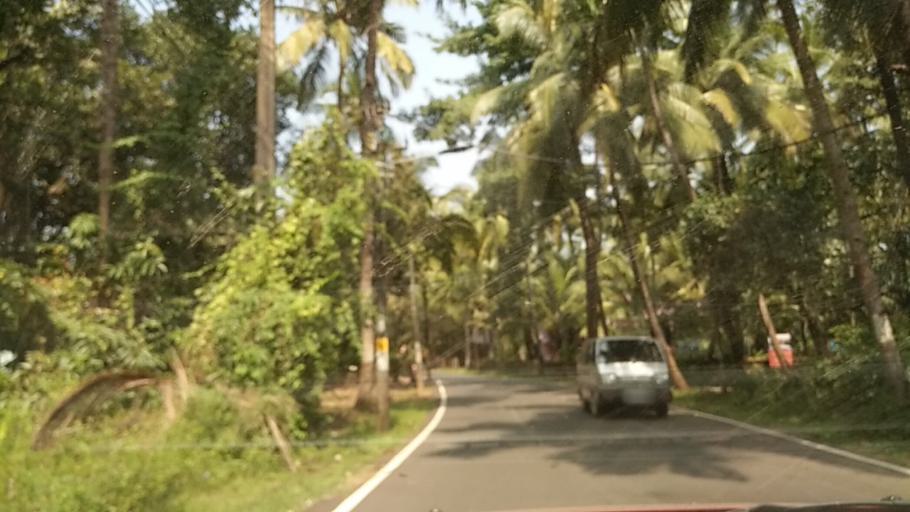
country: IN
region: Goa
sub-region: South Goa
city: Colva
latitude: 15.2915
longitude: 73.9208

====

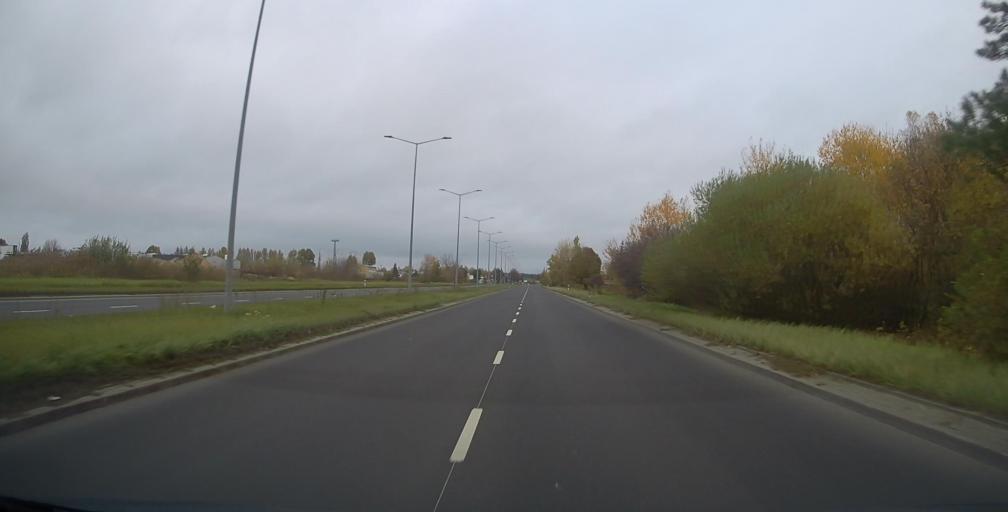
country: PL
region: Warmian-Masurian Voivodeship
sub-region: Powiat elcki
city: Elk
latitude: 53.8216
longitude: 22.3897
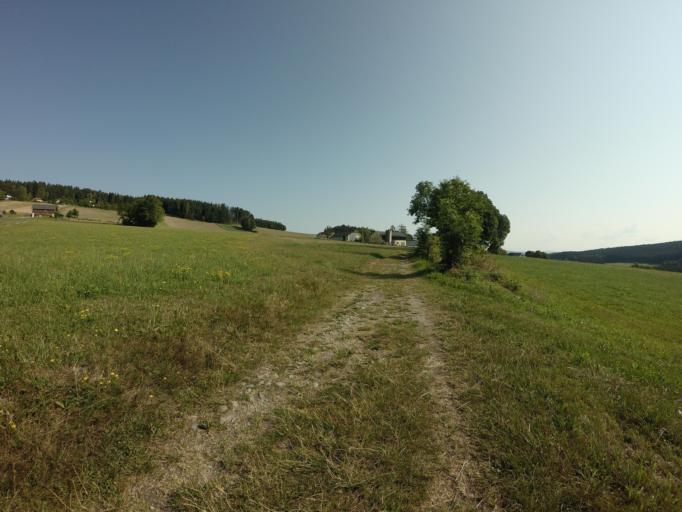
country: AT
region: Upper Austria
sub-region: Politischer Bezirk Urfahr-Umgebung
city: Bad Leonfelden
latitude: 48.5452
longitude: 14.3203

====

GIVEN INSTRUCTION — Copy out the data word for word, starting at the line that has "longitude: 22.3897" and ending after the line that has "longitude: 14.3203". Leave the pictures out.

SOLUTION —
longitude: 22.3897
country: AT
region: Upper Austria
sub-region: Politischer Bezirk Urfahr-Umgebung
city: Bad Leonfelden
latitude: 48.5452
longitude: 14.3203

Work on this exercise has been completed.